The conservative trend of Fiorio’s clients diminished as the idea of national unification grew stronger. During the 1859 war, many of its clients took part in military operations. Often black strips were hung on Fiorio’s mirrors, chairbacks and divans, as a sign of mourning for friends who died at the front. And that was not the only way to do politics. Owing to Reasons of State, on January 30th, 1859, Maria Clotilde of Savoy, the favourite daughter of Vittorio Emanuele II, had to marry Napoléon Joseph Charles Paul Bonaparte, also known as Plon-Plon, the cousin of Napoleon III.

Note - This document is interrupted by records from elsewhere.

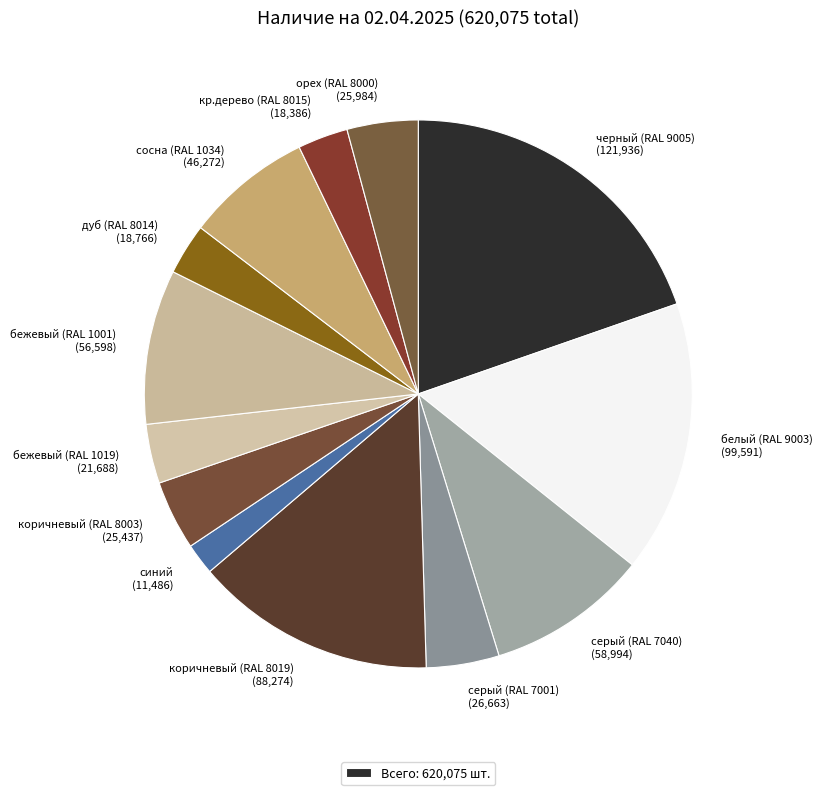

Is сосна (RAL 1034) the majority of the pie?

No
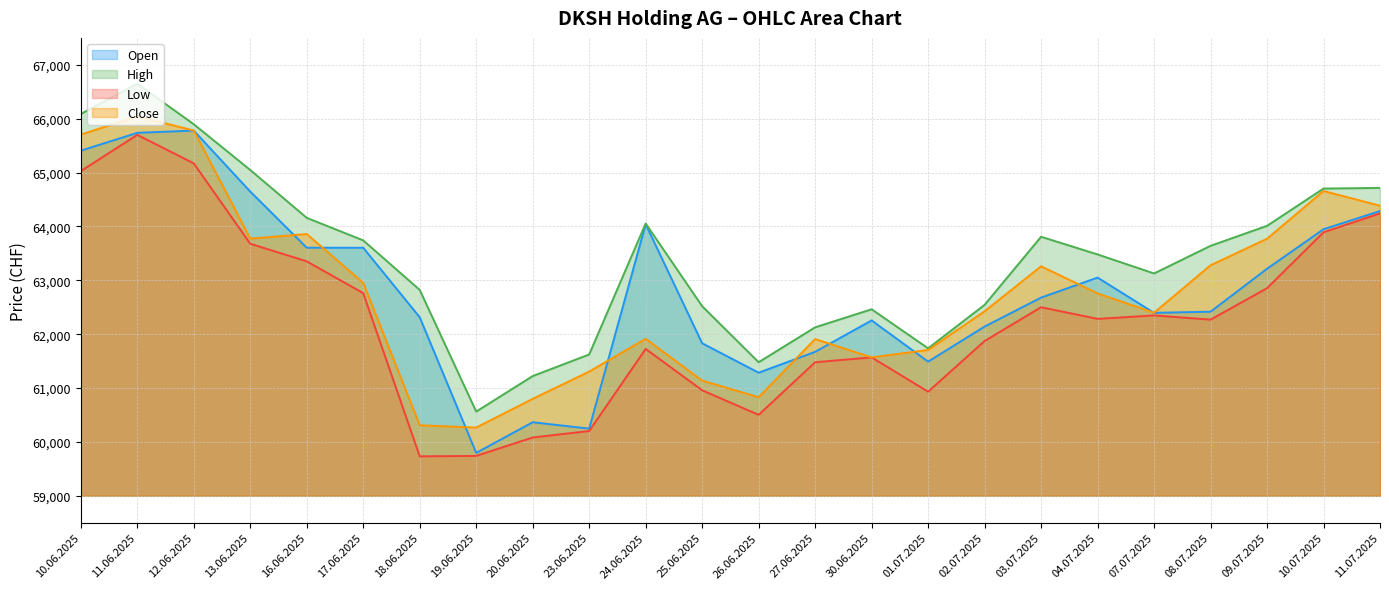

What are all the series names shown in the legend?

Open, High, Low, Close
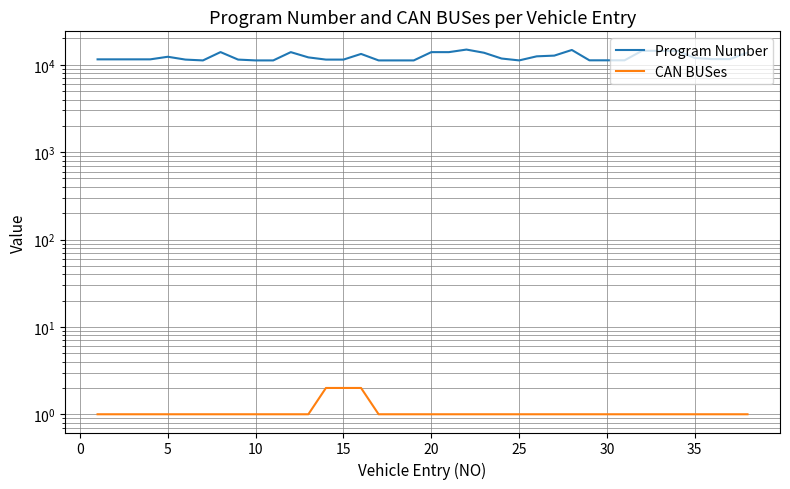

What is the spread (max minus min) of values at 35?

11464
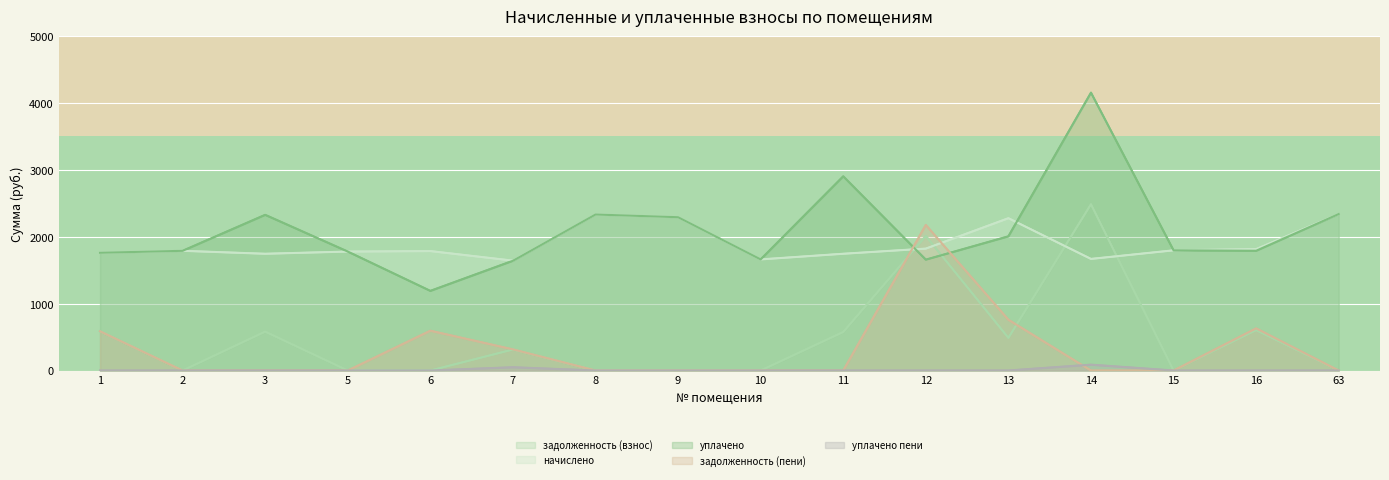

How many distinct data groups are displayed?

5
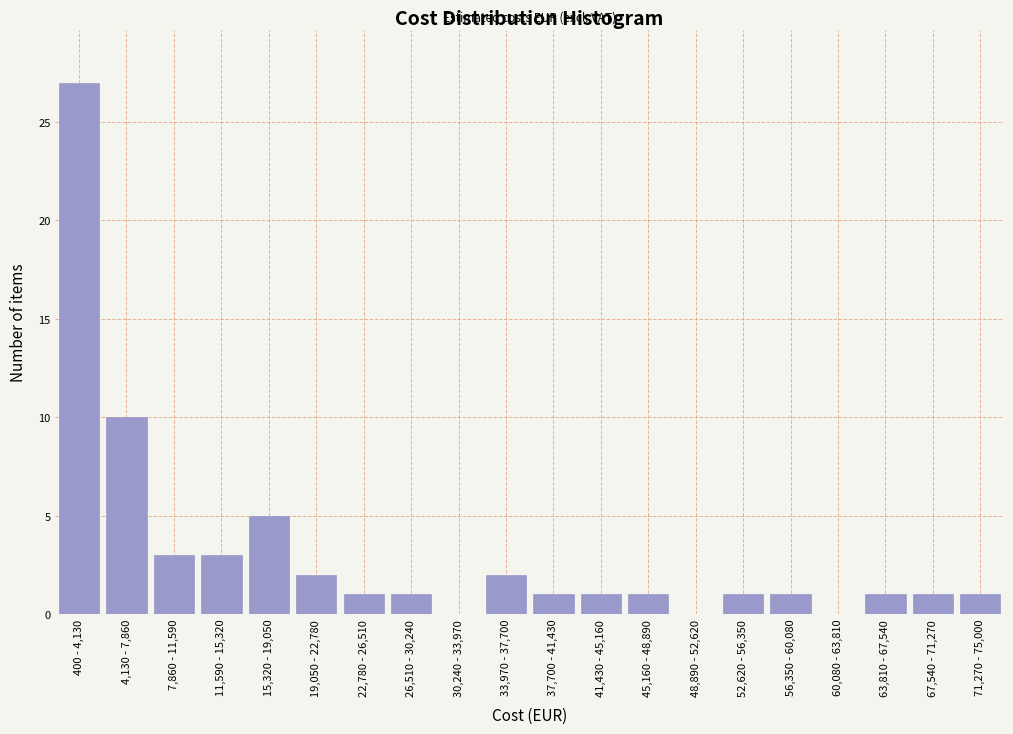

Reading left to right, what are all the values shown in this chart?

400 - 4,130=27	4,130 - 7,860=10	7,860 - 11,590=3	11,590 - 15,320=3	15,320 - 19,050=5	19,050 - 22,780=2	22,780 - 26,510=1	26,510 - 30,240=1	30,240 - 33,970=0	33,970 - 37,700=2	37,700 - 41,430=1	41,430 - 45,160=1	45,160 - 48,890=1	48,890 - 52,620=0	52,620 - 56,350=1	56,350 - 60,080=1	60,080 - 63,810=0	63,810 - 67,540=1	67,540 - 71,270=1	71,270 - 75,000=1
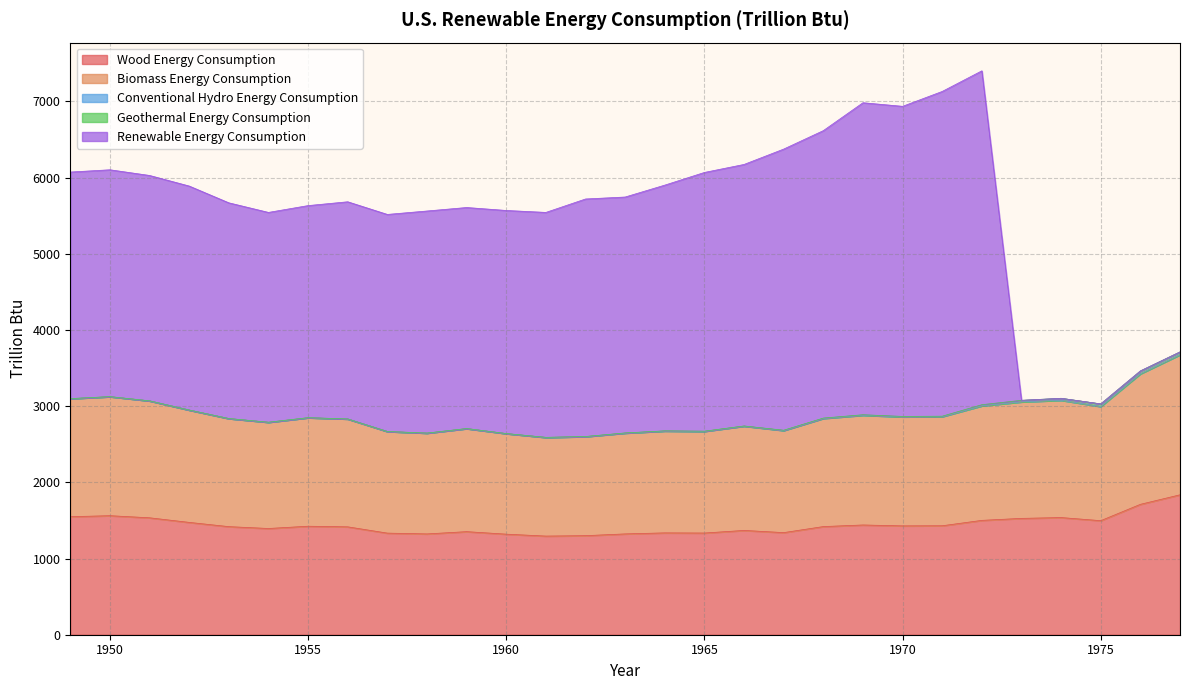

What is the minimum value for Wood Energy Consumption?

1294.8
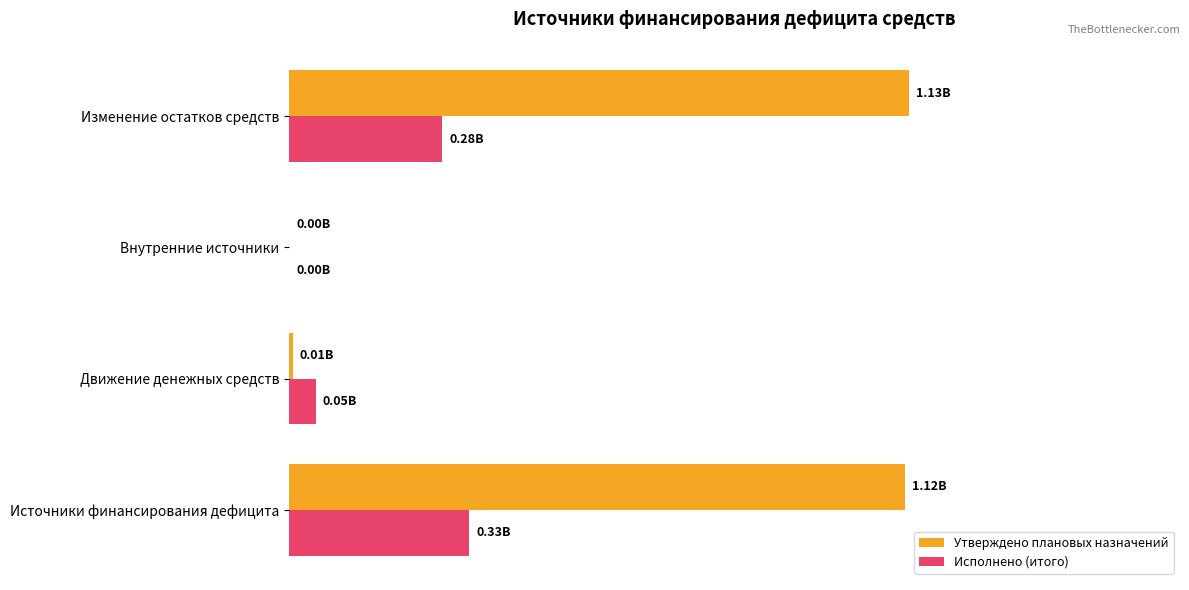

What are all the series names shown in the legend?

Утверждено плановых назначений, Исполнено (итого)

He was thirty seven and she was sixteen years old. This marriage was orchestrated by Cavour himself, who wanted to consolidate the French- Savoy alliance, but the King had to accept it reluctantly. As Cavour organized a great ceremony to celebrate the event, many of Fiorio’s clients and those of other cafés did not participate, as a sign of understanding towards Savoyans. In the end, what was really there to be celebrated, anyway?